Under these circumstances, the Court is of opinion that the burden of proof of the national character of the vessel on board of which the offense was committed was on the prisoners.

CERTIFICATE. This cause came on to be heard on the transcript of the record of the Circuit Court of the United States for the District of Massachusetts and on the questions on which the judges of that court were divided in opinion, and was argued by counsel.

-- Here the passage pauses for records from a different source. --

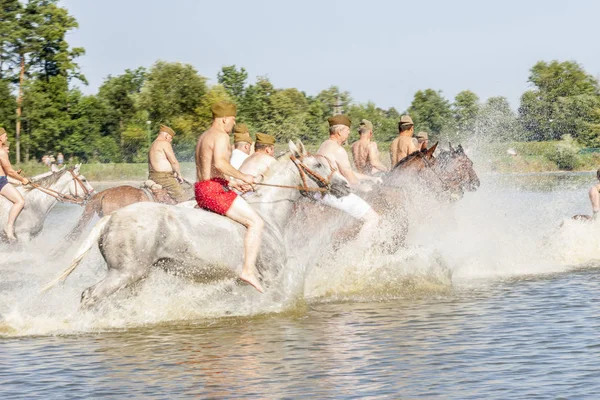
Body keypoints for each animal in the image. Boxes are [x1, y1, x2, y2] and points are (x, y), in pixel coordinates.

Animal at [45, 142, 352, 308]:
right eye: (319, 165)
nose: (345, 185)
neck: (269, 213)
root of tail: (113, 216)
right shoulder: (271, 276)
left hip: (137, 277)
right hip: (123, 274)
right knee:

On consideration whereof, this Court is of opinion:

1. That the said circuit court had jurisdiction of the offense charged in the indictment, although the vessel on board of which the offense was committed was not at the time owned by a citizen or citizens of the United States and was not lawfully sailing under its flag.

2. The said circuit court had jurisdiction of the offense charged in the indictment if the vessel, on board of which it was committed had, at the time of the commission thereof, no real national character but was possessed and held by pirates or by persons not lawfully sailing under the flag or entitled to the protection of any government whatsoever.

3. That it made no difference, as to the point of jurisdiction, whether the prisoners or any of them

Page 18 U. S. 420

were citizens of the United States or whether the deceased was a citizen of the United States, or that the offense was committed not on board any vessel, but on the high seas.

4. That the burden of proof of the national character of the vessel on board of which the offense was committed was, under the circumstances stated in the charge of the court, on the prisoners.